Drivng back from the Gloucester district a few weeks ago, I passed above the very steep and narrow, very special gully near Dungog where a remnant rainforest of giant trees like figs and stinging trees and white cedars stand tall and proud amidst a dense jungle of vines competing for the light.
I am always freshly struck by the sight of this small pocket of grandeur, a reminder of how so much of the country around here must have been like once.
This time, however, my eye caught unusual splashes of white high up in a native fig. It was some distance downhill before I could pull over and walk back.
Thanks to the magic of my zoom lens, I could be sure that they were King Orchids (Dendrobium speciosum, var. hillii) Hundreds of feet up, several fat clumps of them had colonised in forks of the trunk, clinging on with their fleshy fingers as they climbed along the broad branches. A staghorn shared their treehouse.
These spectacular sprays of white were even more so because they were here in this special, natural place – no gardener had placed them there.

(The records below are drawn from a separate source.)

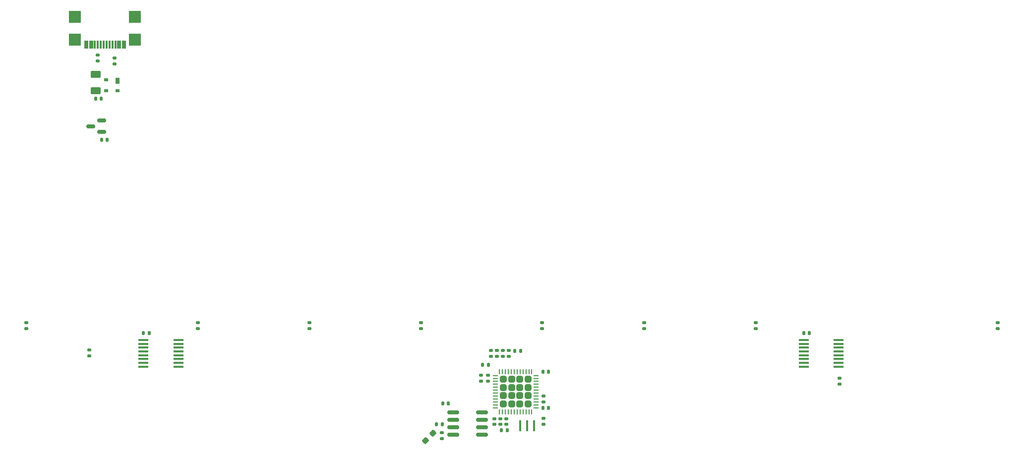
<source format=gbr>
%TF.GenerationSoftware,KiCad,Pcbnew,(7.0.0)*%
%TF.CreationDate,2023-03-04T16:47:19+01:00*%
%TF.ProjectId,travaulta,74726176-6175-46c7-9461-2e6b69636164,rev?*%
%TF.SameCoordinates,Original*%
%TF.FileFunction,Paste,Bot*%
%TF.FilePolarity,Positive*%
%FSLAX46Y46*%
G04 Gerber Fmt 4.6, Leading zero omitted, Abs format (unit mm)*
G04 Created by KiCad (PCBNEW (7.0.0)) date 2023-03-04 16:47:19*
%MOMM*%
%LPD*%
G01*
G04 APERTURE LIST*
G04 Aperture macros list*
%AMRoundRect*
0 Rectangle with rounded corners*
0 $1 Rounding radius*
0 $2 $3 $4 $5 $6 $7 $8 $9 X,Y pos of 4 corners*
0 Add a 4 corners polygon primitive as box body*
4,1,4,$2,$3,$4,$5,$6,$7,$8,$9,$2,$3,0*
0 Add four circle primitives for the rounded corners*
1,1,$1+$1,$2,$3*
1,1,$1+$1,$4,$5*
1,1,$1+$1,$6,$7*
1,1,$1+$1,$8,$9*
0 Add four rect primitives between the rounded corners*
20,1,$1+$1,$2,$3,$4,$5,0*
20,1,$1+$1,$4,$5,$6,$7,0*
20,1,$1+$1,$6,$7,$8,$9,0*
20,1,$1+$1,$8,$9,$2,$3,0*%
G04 Aperture macros list end*
%ADD10R,0.400000X1.900000*%
%ADD11RoundRect,0.140000X0.140000X0.170000X-0.140000X0.170000X-0.140000X-0.170000X0.140000X-0.170000X0*%
%ADD12RoundRect,0.140000X-0.140000X-0.170000X0.140000X-0.170000X0.140000X0.170000X-0.140000X0.170000X0*%
%ADD13RoundRect,0.140000X-0.170000X0.140000X-0.170000X-0.140000X0.170000X-0.140000X0.170000X0.140000X0*%
%ADD14RoundRect,0.150000X-0.825000X-0.150000X0.825000X-0.150000X0.825000X0.150000X-0.825000X0.150000X0*%
%ADD15RoundRect,0.135000X-0.185000X0.135000X-0.185000X-0.135000X0.185000X-0.135000X0.185000X0.135000X0*%
%ADD16RoundRect,0.135000X0.185000X-0.135000X0.185000X0.135000X-0.185000X0.135000X-0.185000X-0.135000X0*%
%ADD17RoundRect,0.135000X-0.135000X-0.185000X0.135000X-0.185000X0.135000X0.185000X-0.135000X0.185000X0*%
%ADD18RoundRect,0.250000X0.315000X-0.315000X0.315000X0.315000X-0.315000X0.315000X-0.315000X-0.315000X0*%
%ADD19RoundRect,0.062500X0.062500X-0.375000X0.062500X0.375000X-0.062500X0.375000X-0.062500X-0.375000X0*%
%ADD20RoundRect,0.062500X0.375000X-0.062500X0.375000X0.062500X-0.375000X0.062500X-0.375000X-0.062500X0*%
%ADD21R,1.778000X0.419100*%
%ADD22RoundRect,0.135000X0.135000X0.185000X-0.135000X0.185000X-0.135000X-0.185000X0.135000X-0.185000X0*%
%ADD23RoundRect,0.250000X-0.625000X0.375000X-0.625000X-0.375000X0.625000X-0.375000X0.625000X0.375000X0*%
%ADD24R,0.700000X1.000000*%
%ADD25R,0.700000X0.600000*%
%ADD26RoundRect,0.140000X0.170000X-0.140000X0.170000X0.140000X-0.170000X0.140000X-0.170000X-0.140000X0*%
%ADD27RoundRect,0.150000X0.587500X0.150000X-0.587500X0.150000X-0.587500X-0.150000X0.587500X-0.150000X0*%
%ADD28RoundRect,0.237500X-0.008839X-0.344715X0.344715X0.008839X0.008839X0.344715X-0.344715X-0.008839X0*%
%ADD29RoundRect,0.050000X-0.300000X-0.650000X0.300000X-0.650000X0.300000X0.650000X-0.300000X0.650000X0*%
%ADD30RoundRect,0.050000X-0.150000X-0.650000X0.150000X-0.650000X0.150000X0.650000X-0.150000X0.650000X0*%
%ADD31RoundRect,0.050000X-1.000000X-1.000000X1.000000X-1.000000X1.000000X1.000000X-1.000000X1.000000X0*%
G04 APERTURE END LIST*
D10*
%TO.C,Y1*%
X153415999Y-118744999D03*
X154615999Y-118744999D03*
X155815999Y-118744999D03*
%TD*%
D11*
%TO.C,C7*%
X147984000Y-108331000D03*
X147024000Y-108331000D03*
%TD*%
D12*
%TO.C,C12*%
X201831000Y-102870000D03*
X202791000Y-102870000D03*
%TD*%
D13*
%TO.C,C15*%
X149031000Y-117540000D03*
X149031000Y-118500000D03*
%TD*%
D14*
%TO.C,U5*%
X141985375Y-120269000D03*
X141985375Y-118999000D03*
X141985375Y-117729000D03*
X141985375Y-116459000D03*
X146935375Y-116459000D03*
X146935375Y-117729000D03*
X146935375Y-118999000D03*
X146935375Y-120269000D03*
%TD*%
D15*
%TO.C,R7*%
X146742000Y-110107000D03*
X146742000Y-111127000D03*
%TD*%
D16*
%TO.C,R11*%
X98425000Y-102110000D03*
X98425000Y-101090000D03*
%TD*%
D15*
%TO.C,R2*%
X151511000Y-105877000D03*
X151511000Y-106897000D03*
%TD*%
D12*
%TO.C,C9*%
X157311000Y-115663994D03*
X158271000Y-115663994D03*
%TD*%
D17*
%TO.C,R4*%
X152525000Y-105918000D03*
X153545000Y-105918000D03*
%TD*%
D18*
%TO.C,U1*%
X150554000Y-115003000D03*
X151954000Y-115003000D03*
X153354000Y-115003000D03*
X154754000Y-115003000D03*
X150554000Y-113603000D03*
X151954000Y-113603000D03*
X153354000Y-113603000D03*
X154754000Y-113603000D03*
X150554000Y-112203000D03*
X151954000Y-112203000D03*
X153354000Y-112203000D03*
X154754000Y-112203000D03*
X150554000Y-110803000D03*
X151954000Y-110803000D03*
X153354000Y-110803000D03*
X154754000Y-110803000D03*
D19*
X155404000Y-116340500D03*
X154904000Y-116340500D03*
X154404000Y-116340500D03*
X153904000Y-116340500D03*
X153404000Y-116340500D03*
X152904000Y-116340500D03*
X152404000Y-116340500D03*
X151904000Y-116340500D03*
X151404000Y-116340500D03*
X150904000Y-116340500D03*
X150404000Y-116340500D03*
X149904000Y-116340500D03*
D20*
X149216500Y-115653000D03*
X149216500Y-115153000D03*
X149216500Y-114653000D03*
X149216500Y-114153000D03*
X149216500Y-113653000D03*
X149216500Y-113153000D03*
X149216500Y-112653000D03*
X149216500Y-112153000D03*
X149216500Y-111653000D03*
X149216500Y-111153000D03*
X149216500Y-110653000D03*
X149216500Y-110153000D03*
D19*
X149904000Y-109465500D03*
X150404000Y-109465500D03*
X150904000Y-109465500D03*
X151404000Y-109465500D03*
X151904000Y-109465500D03*
X152404000Y-109465500D03*
X152904000Y-109465500D03*
X153404000Y-109465500D03*
X153904000Y-109465500D03*
X154404000Y-109465500D03*
X154904000Y-109465500D03*
X155404000Y-109465500D03*
D20*
X156091500Y-110153000D03*
X156091500Y-110653000D03*
X156091500Y-111153000D03*
X156091500Y-111653000D03*
X156091500Y-112153000D03*
X156091500Y-112653000D03*
X156091500Y-113153000D03*
X156091500Y-113653000D03*
X156091500Y-114153000D03*
X156091500Y-114653000D03*
X156091500Y-115153000D03*
X156091500Y-115653000D03*
%TD*%
D16*
%TO.C,R12*%
X157162500Y-102110000D03*
X157162500Y-101090000D03*
%TD*%
%TO.C,R15*%
X69088000Y-102110000D03*
X69088000Y-101090000D03*
%TD*%
D13*
%TO.C,C11*%
X151063000Y-117540000D03*
X151063000Y-118500000D03*
%TD*%
D16*
%TO.C,R13*%
X79883000Y-106809000D03*
X79883000Y-105789000D03*
%TD*%
D12*
%TO.C,C8*%
X157311000Y-109474000D03*
X158271000Y-109474000D03*
%TD*%
D16*
%TO.C,R10*%
X174625000Y-102110000D03*
X174625000Y-101090000D03*
%TD*%
D21*
%TO.C,U3*%
X207761839Y-104089199D03*
X207761839Y-104739439D03*
X207761839Y-105389679D03*
X207761839Y-106039919D03*
X207761839Y-106685079D03*
X207761839Y-107335319D03*
X207761839Y-107985559D03*
X207761839Y-108635799D03*
X201813159Y-108635799D03*
X201813159Y-107985559D03*
X201813159Y-107335319D03*
X201813159Y-106685079D03*
X201813159Y-106039919D03*
X201813159Y-105389679D03*
X201813159Y-104739439D03*
X201813159Y-104089199D03*
%TD*%
D16*
%TO.C,R1*%
X148463000Y-106897000D03*
X148463000Y-105877000D03*
%TD*%
%TO.C,R16*%
X234950000Y-102110000D03*
X234950000Y-101090000D03*
%TD*%
D11*
%TO.C,C14*%
X141130375Y-114935000D03*
X140170375Y-114935000D03*
%TD*%
D16*
%TO.C,R9*%
X149479000Y-106897000D03*
X149479000Y-105877000D03*
%TD*%
D12*
%TO.C,C13*%
X89107153Y-102878779D03*
X90067153Y-102878779D03*
%TD*%
D15*
%TO.C,R21*%
X140015375Y-119886000D03*
X140015375Y-120906000D03*
%TD*%
D12*
%TO.C,C5*%
X81943000Y-69850000D03*
X82903000Y-69850000D03*
%TD*%
D16*
%TO.C,R20*%
X193675000Y-102110000D03*
X193675000Y-101090000D03*
%TD*%
D22*
%TO.C,R23*%
X140144375Y-118491000D03*
X139124375Y-118491000D03*
%TD*%
D15*
%TO.C,R14*%
X207962500Y-110615000D03*
X207962500Y-111635000D03*
%TD*%
D17*
%TO.C,R6*%
X150169000Y-119507000D03*
X151189000Y-119507000D03*
%TD*%
D23*
%TO.C,F_USBC1*%
X80962500Y-58671000D03*
X80962500Y-61471000D03*
%TD*%
D24*
%TO.C,D1*%
X84692999Y-59828999D03*
D25*
X84692999Y-61528999D03*
X82692999Y-61528999D03*
X82692999Y-59628999D03*
%TD*%
D16*
%TO.C,R18*%
X81280000Y-56390000D03*
X81280000Y-55370000D03*
%TD*%
D15*
%TO.C,R3*%
X157410000Y-113663000D03*
X157410000Y-114683000D03*
%TD*%
%TO.C,R8*%
X150495000Y-105877000D03*
X150495000Y-106897000D03*
%TD*%
D26*
%TO.C,C1*%
X147885000Y-111097000D03*
X147885000Y-110137000D03*
%TD*%
D12*
%TO.C,C4*%
X80927000Y-62865000D03*
X81887000Y-62865000D03*
%TD*%
D21*
%TO.C,U4*%
X95049339Y-104089199D03*
X95049339Y-104739439D03*
X95049339Y-105389679D03*
X95049339Y-106039919D03*
X95049339Y-106685079D03*
X95049339Y-107335319D03*
X95049339Y-107985559D03*
X95049339Y-108635799D03*
X89100659Y-108635799D03*
X89100659Y-107985559D03*
X89100659Y-107335319D03*
X89100659Y-106685079D03*
X89100659Y-106039919D03*
X89100659Y-105389679D03*
X89100659Y-104739439D03*
X89100659Y-104089199D03*
%TD*%
D13*
%TO.C,C6*%
X157410000Y-117503000D03*
X157410000Y-118463000D03*
%TD*%
D27*
%TO.C,U2*%
X81963500Y-66614000D03*
X81963500Y-68514000D03*
X80088500Y-67564000D03*
%TD*%
D28*
%TO.C,JP1*%
X137211140Y-121295235D03*
X138501610Y-120004765D03*
%TD*%
D29*
%TO.C,USB1*%
X79350000Y-53624000D03*
X80150000Y-53624000D03*
D30*
X80800000Y-53624000D03*
X81300000Y-53624000D03*
X81800000Y-53624000D03*
X82300000Y-53624000D03*
X82800000Y-53624000D03*
X83300000Y-53624000D03*
X83800000Y-53624000D03*
X84300000Y-53624000D03*
D29*
X84950000Y-53624000D03*
X85750000Y-53624000D03*
D31*
X77430000Y-48864000D03*
X77430000Y-52764000D03*
X87670000Y-48864000D03*
X87670000Y-52764000D03*
%TD*%
D16*
%TO.C,R19*%
X136525000Y-102110000D03*
X136525000Y-101090000D03*
%TD*%
D15*
%TO.C,R24*%
X84201000Y-55880000D03*
X84201000Y-56900000D03*
%TD*%
D13*
%TO.C,C10*%
X150047000Y-117540000D03*
X150047000Y-118500000D03*
%TD*%
D16*
%TO.C,R17*%
X117475000Y-102110000D03*
X117475000Y-101090000D03*
%TD*%
M02*

</source>
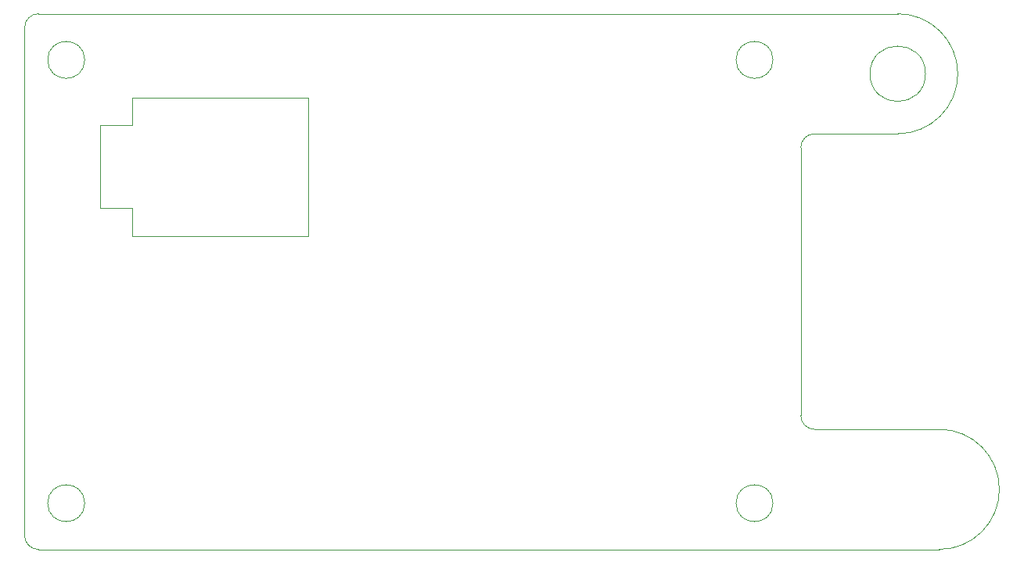
<source format=gbr>
%TF.GenerationSoftware,KiCad,Pcbnew,9.0.0*%
%TF.CreationDate,2025-03-31T14:21:31-07:00*%
%TF.ProjectId,DC33_Cnet_Badge_Main,44433333-5f43-46e6-9574-5f4261646765,rev?*%
%TF.SameCoordinates,Original*%
%TF.FileFunction,Profile,NP*%
%FSLAX46Y46*%
G04 Gerber Fmt 4.6, Leading zero omitted, Abs format (unit mm)*
G04 Created by KiCad (PCBNEW 9.0.0) date 2025-03-31 14:21:31*
%MOMM*%
%LPD*%
G01*
G04 APERTURE LIST*
%TA.AperFunction,Profile*%
%ADD10C,0.050000*%
%TD*%
G04 APERTURE END LIST*
D10*
X212500000Y-96500000D02*
G75*
G02*
X212500000Y-109500000I0J-6500000D01*
G01*
X199000000Y-96500000D02*
G75*
G02*
X197500000Y-95000000I0J1500000D01*
G01*
X197500000Y-66000000D02*
G75*
G02*
X199000000Y-64500000I1500000J0D01*
G01*
X194500000Y-104500000D02*
G75*
G02*
X190500000Y-104500000I-2000000J0D01*
G01*
X190500000Y-104500000D02*
G75*
G02*
X194500000Y-104500000I2000000J0D01*
G01*
X197500000Y-51500000D02*
X208000000Y-51500000D01*
X208000000Y-51500000D02*
G75*
G02*
X208000000Y-64500000I0J-6500000D01*
G01*
X196000000Y-109500000D02*
X115000000Y-109500000D01*
X113500000Y-53000000D02*
G75*
G02*
X115000000Y-51500000I1500000J0D01*
G01*
X120000000Y-56500000D02*
G75*
G02*
X116000000Y-56500000I-2000000J0D01*
G01*
X116000000Y-56500000D02*
G75*
G02*
X120000000Y-56500000I2000000J0D01*
G01*
X120000000Y-104500000D02*
G75*
G02*
X116000000Y-104500000I-2000000J0D01*
G01*
X116000000Y-104500000D02*
G75*
G02*
X120000000Y-104500000I2000000J0D01*
G01*
X113500000Y-108000000D02*
X113500000Y-53000000D01*
X211000000Y-58000000D02*
G75*
G02*
X205000000Y-58000000I-3000000J0D01*
G01*
X205000000Y-58000000D02*
G75*
G02*
X211000000Y-58000000I3000000J0D01*
G01*
X115000000Y-51500000D02*
X197500000Y-51500000D01*
X194500000Y-56500000D02*
G75*
G02*
X190500000Y-56500000I-2000000J0D01*
G01*
X190500000Y-56500000D02*
G75*
G02*
X194500000Y-56500000I2000000J0D01*
G01*
X115000000Y-109500000D02*
G75*
G02*
X113500000Y-108000000I0J1500000D01*
G01*
X212500000Y-96500000D02*
X199000000Y-96500000D01*
X196000000Y-109500000D02*
X212500000Y-109500000D01*
X197500000Y-66000000D02*
X197500000Y-95000000D01*
X199000000Y-64500000D02*
X208000000Y-64500000D01*
%TO.C,U1*%
X121680000Y-63570000D02*
X121680000Y-72570000D01*
X121680000Y-72570000D02*
X125130000Y-72570000D01*
X125130000Y-60570000D02*
X125130000Y-63570000D01*
X125130000Y-63570000D02*
X121680000Y-63570000D01*
X125130000Y-72570000D02*
X125130000Y-75570000D01*
X125130000Y-75570000D02*
X144180000Y-75570000D01*
X144180000Y-60570000D02*
X125130000Y-60570000D01*
X144180000Y-75570000D02*
X144180000Y-60570000D01*
%TD*%
M02*

</source>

At the time, my orphaned clumps of the same orchid had been still in bud, my place being so much higher in altitude.
Now, their turn has come.
Grounded, they are closer to me and I can see their colour range from cream to white, the dab of yellow in each throat, and the tiny maroon ‘freckles’ that lead to it. And I can smell them — honeysweet like wattle, but with an edge of musk.
They are part of the view from my outdoor loo, which will tell you partly why it was designed deliberately door-less.